GDT puts the intelligence behind the map.
"That's really all we do is sell map data." Purely digital map data that includes such information as street names, addresses on the street. "It's the computerized information that allows you to make a Rand McNally map."
You've probably already used a map that GDT collected data on, if you've used MapQuest, MapBlast or Expedia to obtain driving directions off the Internet. Or if you've had a refrigerator delivered to your home, GDT supplies Sears with the data to make such deliveries. Pizza delivery restaurants use GDT data to ensure that pizza's are delivered within a certain timeframe, as do package delivery companies and car navigation systems.
As one of the 10 fastest growing private companies in New Hampshire, with $35 million in revenue this year and a 30-40 percent growth rate, GDT is one of the Upper Valley's largest employers.
When GDT started in 1980, maps came on paper. But Donald Cooke, company founder, knew that someday it was going to be different. Cooke was on the U.S. Census Bureau's New Haven Census Use Study Team, which in 1967 created the Dual Independent Map Encoding system that would allow map information to be stored in computers. Cooke knew that the DIME files would have to be enhanced if they were to ever have any commercial value. Coverage would have to expand beyond the 345 cities initially covered by the Census Bureau's release of the files, and users would have to be able to find addresses and match them to accurate coordinates anywhere in the country, as well as identify traffic zones and specialized territories -- all not included in these files.

Listed entries:
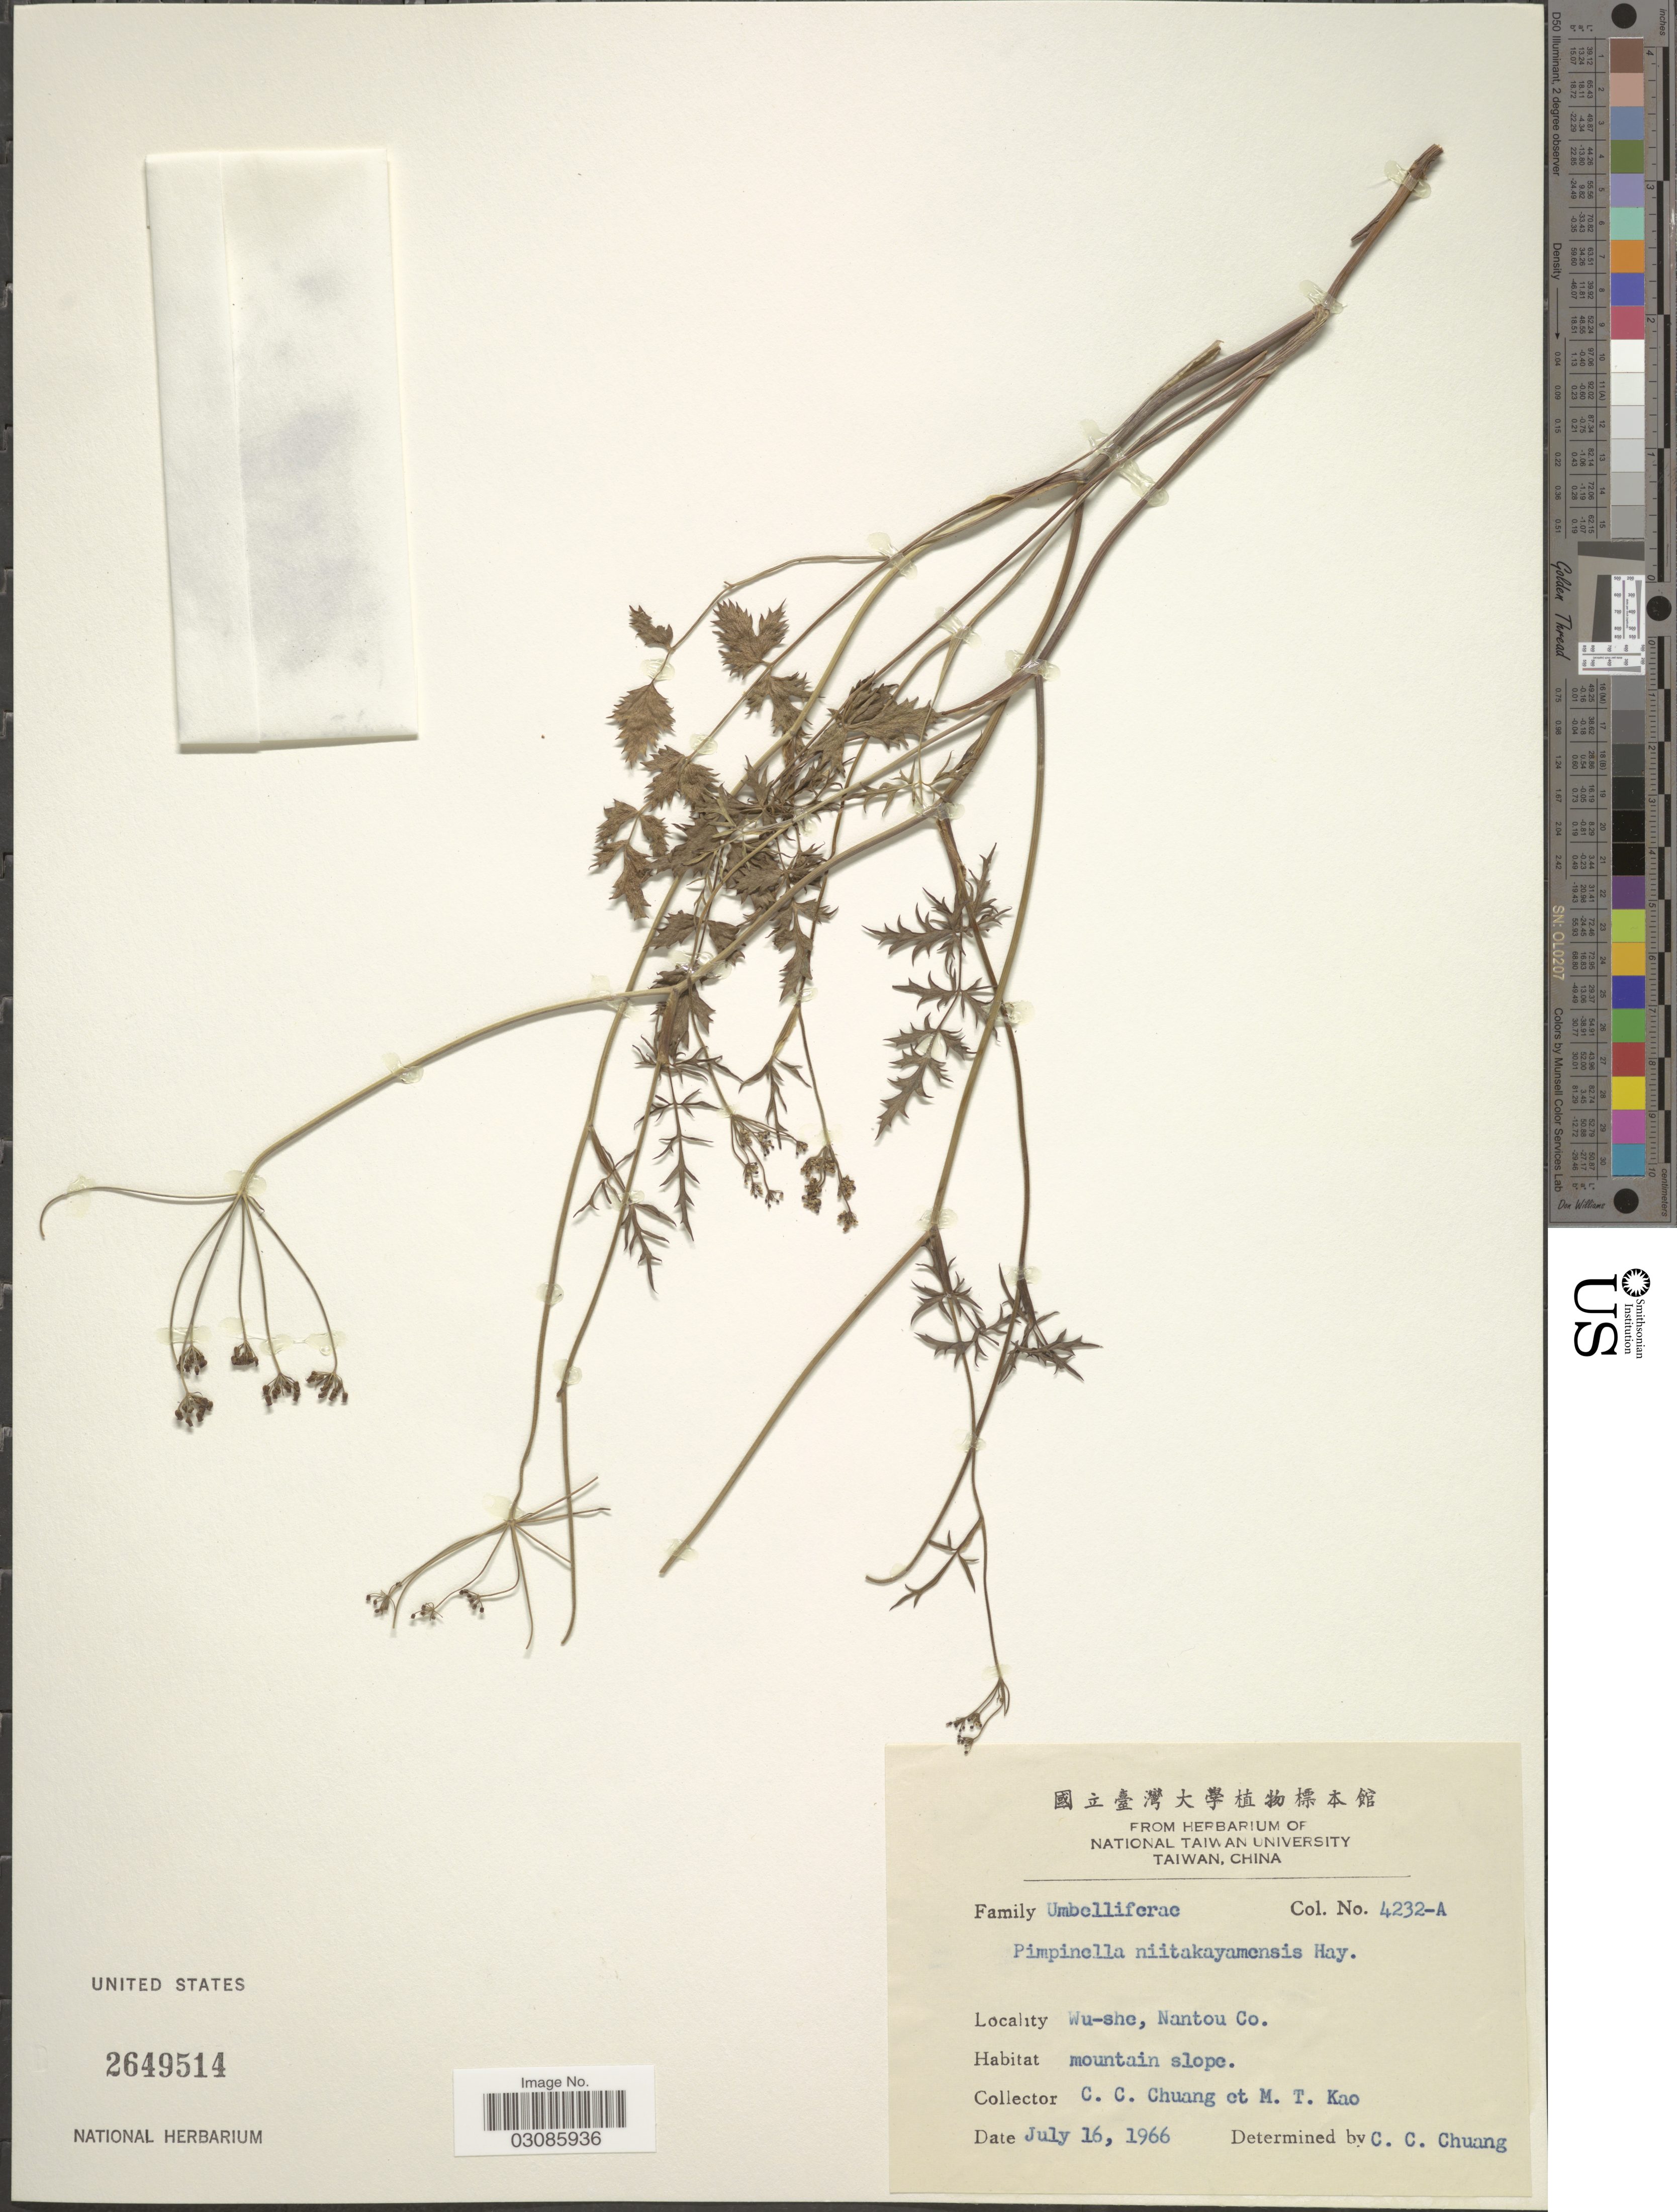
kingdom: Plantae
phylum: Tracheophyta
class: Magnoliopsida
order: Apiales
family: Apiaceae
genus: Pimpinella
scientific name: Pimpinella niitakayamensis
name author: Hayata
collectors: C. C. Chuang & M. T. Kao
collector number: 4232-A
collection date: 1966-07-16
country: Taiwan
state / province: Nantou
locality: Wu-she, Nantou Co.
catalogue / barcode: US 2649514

Set of tasks:
1 > Reproduce the lines of the records starting with the line containing "country: Taiwan" and going on through the final line of the records, both ends included.
2 > Continue the text on GDT's digital map data from the point where it stops.
The text and the records are independent materials with no connection to each other.

Results for the exercise:
1 >
country: Taiwan
state / province: Nantou
locality: Wu-she, Nantou Co.
catalogue / barcode: US 2649514

2 >
So Cooke founded GDT 20 years ago in Lyme, with three employees, releasing their first standard product in 1981 when it created digital Census Tract boundaries for U.S. metropolitan areas. And the company continued to create and publish boundaries for Census-defined geography, which remain the standard used by major demographic providers today.
Throughout the eighties, Cooke maintained close contact with the Census Bureau, who wanted to migrate the DIME files to a more robust computer mapping system, referred to as TIGER -- Topologically Integrated Geographic Encoding and Referencing. -- which remains the street and address database used by the Census Bureau to help conduct the Census and other projects. And from those roots, the company has swelled to 500 employees and still counting (considering that to date there is no digital map in existence for the entire United States).
"Most people think that maps are already done, so it's a hard concept for people to understand," said Gerling. "The maps that exist in your glove box are more or less art because they are hand drawn, versus a digital map which can be accessed, manipulated, worked with, zoomed in, scaled down or cut, pasted and put into different places."
GDT is still working on the map of the US. and expanding that geography to include Canada, Brasil and Argentina.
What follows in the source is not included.